And I see him everywhere – perhaps not as often as I used to, in the first year after he died. But I still see him. Constantly. It's terrible to know that someone who mentored you so ardently is no longer there to do so, and yet you can see them wherever you go...and they ignore you because...it's not really them.
I picked up this book hoping that it would enable some kind of mind blowing catharsis, that it would let me let go, both of Larry and of what I consider a silly attachment that I have to this thing called theatre. In a funny way, I think it's done its job. I was all set to write a real review of the book and talk about the way that it seems to peter out in the end, painted with huge primary-colored strokes as opposed to the 265-color detail of the first several chapters. And I was all set to comment on the use of collage - the way the interviews are textually collaged into the body of the book to create the history. And I was all set to harp on not having this book as a reference when I was writing my awful awful awful papers. But those things don't matter when I consider the real reasons for having it in my collection. Reading about Joe again has left me weeping - a little bit for the success of the NYSF, and a little bit for the memories, and a lot for the passion that reminds me so much of Larry.
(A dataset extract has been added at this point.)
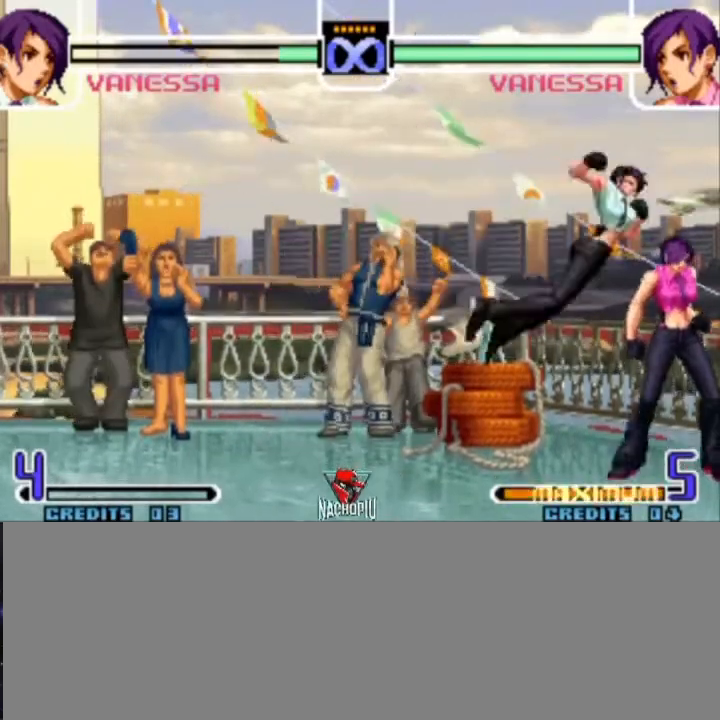
{"dt_ms": 500, "buttons": [], "left_stick": "center", "events": []}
It's funny because this book has absolutely nothing to do with Larry Sacharow. After all, it was Peter Brook who believed in Jerzy Grotowski, and who did the epic Mahabharata (it was by Larry's insistence that Ratan Thiyam came to Fordham to direct The Blind Age which is similar in structure and story). And yet, it kind of has everything to do with Larry Sacharow. He was a revolutionary, a fighter, an inspiration. And having that idea come back to me by riding on Joe Papp's coat tails...it is cathartic. And, in a way, it brings a sort of peace.